On Sun, Dec 14, 2003 at 08:30:48PM +0000, Roger Leigh wrote:
> Nathan Hawkins <utsl@quic.net> writes:
> > I'm not opposed to anything else you've said. I do believe these
> > particular names are a bad idea, however. One of the reasons the BSD
> > mascot is considered "cute" is that it has no real connection with
> > demons, in name, or otherwise. Which to people of several religions are
> > _not_ cute.
> 
> Thanks for raising this point.  I'm very interested in the Debian
> GNU/*BSD efforts, but if named as such I would never consider using
> them (the BSD daemon is, to my mind, only borderline acceptable as it
> is).

What would be unacceptable about it, and why is it only a "borderline"
case?  What would push it over the borderline?

> I'd be happy with an alternate name, which didn't have such unpleasant
> and unholy connotations.

Unpleasant and unholy by what standard?

Which religious sect's standards of decorum is the Debian Project to
officially adopt?

> I don't have any good ideas as or an alternative right now--it's worse
> than a tiebreaker!

This is revealing.  The fundamentalist mind is much more practiced at
identifying what it's opposed to, than at identifying what it supports.

Perhaps we should use the names of famous atheists and other critics of
religion.

→ Required tasks:
1 > According to the mailing-list post on Debian naming, what is one reason the BSD mascot is considered "cute"?
2 > Extend the mailing-list post on Debian naming with a few more paragraphs, picking up after its final sentence.
The records are separate material, unrelated to the text above.

(Stored data entries)
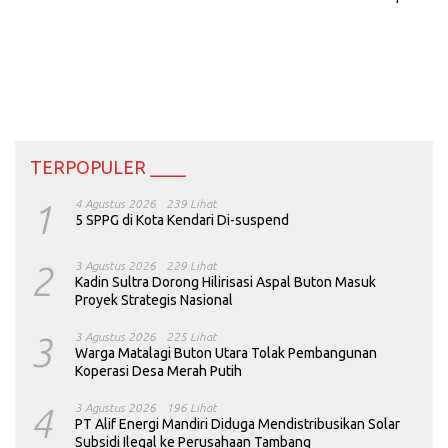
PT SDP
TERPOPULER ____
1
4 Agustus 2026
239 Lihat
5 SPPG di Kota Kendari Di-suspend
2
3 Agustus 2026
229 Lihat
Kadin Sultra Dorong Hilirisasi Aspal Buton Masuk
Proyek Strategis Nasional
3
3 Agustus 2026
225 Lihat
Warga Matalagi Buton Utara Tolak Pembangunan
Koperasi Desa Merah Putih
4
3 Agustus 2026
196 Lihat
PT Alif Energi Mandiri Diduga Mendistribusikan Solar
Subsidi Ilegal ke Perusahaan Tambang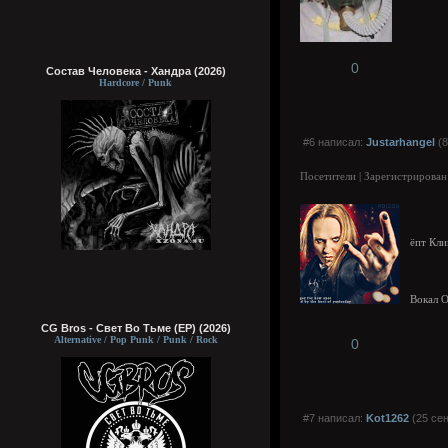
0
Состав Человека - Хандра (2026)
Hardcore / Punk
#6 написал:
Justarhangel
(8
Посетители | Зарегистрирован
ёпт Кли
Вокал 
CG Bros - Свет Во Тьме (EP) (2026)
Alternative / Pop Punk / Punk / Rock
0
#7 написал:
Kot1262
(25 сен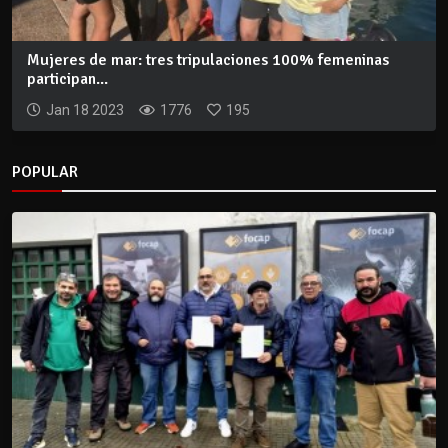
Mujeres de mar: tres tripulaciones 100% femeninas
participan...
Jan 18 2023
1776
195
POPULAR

* * *

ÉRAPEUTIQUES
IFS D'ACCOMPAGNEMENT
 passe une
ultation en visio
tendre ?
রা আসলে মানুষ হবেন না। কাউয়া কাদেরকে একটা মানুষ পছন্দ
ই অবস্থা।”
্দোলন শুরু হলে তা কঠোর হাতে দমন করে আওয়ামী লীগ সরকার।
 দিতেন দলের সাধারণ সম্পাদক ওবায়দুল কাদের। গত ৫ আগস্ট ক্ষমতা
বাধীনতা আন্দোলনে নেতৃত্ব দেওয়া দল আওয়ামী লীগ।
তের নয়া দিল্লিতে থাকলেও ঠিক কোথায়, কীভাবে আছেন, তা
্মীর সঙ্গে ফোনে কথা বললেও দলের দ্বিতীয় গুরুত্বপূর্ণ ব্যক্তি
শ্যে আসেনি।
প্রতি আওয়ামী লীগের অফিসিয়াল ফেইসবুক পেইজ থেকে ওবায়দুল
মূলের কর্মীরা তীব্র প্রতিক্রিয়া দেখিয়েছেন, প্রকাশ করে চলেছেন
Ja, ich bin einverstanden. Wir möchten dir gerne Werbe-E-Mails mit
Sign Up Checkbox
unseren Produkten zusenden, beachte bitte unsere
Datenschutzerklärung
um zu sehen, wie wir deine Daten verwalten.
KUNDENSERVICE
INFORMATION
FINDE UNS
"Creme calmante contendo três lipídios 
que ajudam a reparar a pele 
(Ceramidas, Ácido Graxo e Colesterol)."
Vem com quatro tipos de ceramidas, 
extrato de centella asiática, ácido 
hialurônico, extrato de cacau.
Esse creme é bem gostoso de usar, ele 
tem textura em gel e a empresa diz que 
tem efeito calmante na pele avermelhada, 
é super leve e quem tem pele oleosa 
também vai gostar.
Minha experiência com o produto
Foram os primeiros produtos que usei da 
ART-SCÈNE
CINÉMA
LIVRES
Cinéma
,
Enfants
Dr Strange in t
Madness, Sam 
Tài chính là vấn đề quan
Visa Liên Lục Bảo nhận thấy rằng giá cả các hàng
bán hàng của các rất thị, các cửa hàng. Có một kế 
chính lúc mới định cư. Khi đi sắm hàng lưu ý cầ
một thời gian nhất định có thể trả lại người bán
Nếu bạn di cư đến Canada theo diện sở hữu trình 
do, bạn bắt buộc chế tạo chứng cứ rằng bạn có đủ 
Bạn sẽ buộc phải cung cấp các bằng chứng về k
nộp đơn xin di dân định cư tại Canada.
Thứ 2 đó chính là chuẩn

* * *

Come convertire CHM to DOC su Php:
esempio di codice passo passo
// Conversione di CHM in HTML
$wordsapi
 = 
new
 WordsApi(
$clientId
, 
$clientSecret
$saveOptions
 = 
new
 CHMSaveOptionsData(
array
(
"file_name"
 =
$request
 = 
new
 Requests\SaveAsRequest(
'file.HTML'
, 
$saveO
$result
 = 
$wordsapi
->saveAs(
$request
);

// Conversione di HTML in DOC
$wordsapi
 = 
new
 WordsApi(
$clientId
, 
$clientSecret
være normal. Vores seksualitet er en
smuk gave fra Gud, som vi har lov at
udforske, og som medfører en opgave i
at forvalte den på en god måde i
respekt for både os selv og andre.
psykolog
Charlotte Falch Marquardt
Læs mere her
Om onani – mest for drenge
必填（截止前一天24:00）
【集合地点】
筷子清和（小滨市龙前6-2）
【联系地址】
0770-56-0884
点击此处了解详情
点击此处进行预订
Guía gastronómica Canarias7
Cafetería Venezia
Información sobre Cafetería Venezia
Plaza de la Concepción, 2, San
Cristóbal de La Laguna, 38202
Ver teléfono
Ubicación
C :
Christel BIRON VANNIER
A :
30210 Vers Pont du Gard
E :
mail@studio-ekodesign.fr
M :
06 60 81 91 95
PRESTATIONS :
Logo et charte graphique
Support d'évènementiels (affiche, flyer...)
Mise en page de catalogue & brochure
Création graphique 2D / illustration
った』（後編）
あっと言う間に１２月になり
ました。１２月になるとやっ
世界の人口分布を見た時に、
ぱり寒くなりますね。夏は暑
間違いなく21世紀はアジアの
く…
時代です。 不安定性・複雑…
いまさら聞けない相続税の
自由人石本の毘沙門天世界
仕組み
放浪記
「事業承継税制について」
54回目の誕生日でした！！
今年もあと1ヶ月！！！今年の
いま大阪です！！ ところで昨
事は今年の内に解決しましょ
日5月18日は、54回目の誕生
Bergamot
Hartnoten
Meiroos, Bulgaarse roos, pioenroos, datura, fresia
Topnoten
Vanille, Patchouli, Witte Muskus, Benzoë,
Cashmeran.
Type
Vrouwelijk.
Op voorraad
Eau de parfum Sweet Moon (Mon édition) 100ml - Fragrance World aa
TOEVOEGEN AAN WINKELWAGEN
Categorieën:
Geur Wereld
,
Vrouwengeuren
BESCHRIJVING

→ Responses:
1 > It has no real connection with demons, in name or otherwise.

2 >
David Hume:
 "The Christian religion not only was at first attended with miracles,
  but even at this day cannot be believed by any reasonable person
  without one."
 "When I hear a man is religious, I conclude that he is a rascal,
  although I have known some instances of very good men being
  religious."

Mikhail Bakunin:
 "A jealous lover of human liberty, and deeming it the absolute
  condition of all that we admire and respect in humanity, I reverse the
  phrase of Voltaire, and say that if God really existed, it would be
  necessary to abolish him."

Mark Twain:
 "Religion consists in a set of things which the average man thinks he
  believes and wishes he was certain of."
 "If there is a God, he is a malign thug."

Ambrose Bierce:
 "FAITH: Belief without evidence in what is told by one who speaks
  without knowledge, of things without parallel."
 "RELIGION: A daughter of Hope and Fear, explaining to Ignorance the
  nature of the Unknowable.
 "OCEAN: A body of water occupying about two thirds of a world made for
  man -- who has no gills."
 "SAINT: A dead sinner revised and edited."
 "[Christians are a] powerful subtribe of the Hypocrites, whose
  principal industries are murder and cheating, which they are pleased
  to call 'war' and 'commerce'."

Hmm, that last bit explains George W. Bush's deeply religious feelings
quite well! :)

-- 
G. Branden Robinson                |    America is at that awkward stage.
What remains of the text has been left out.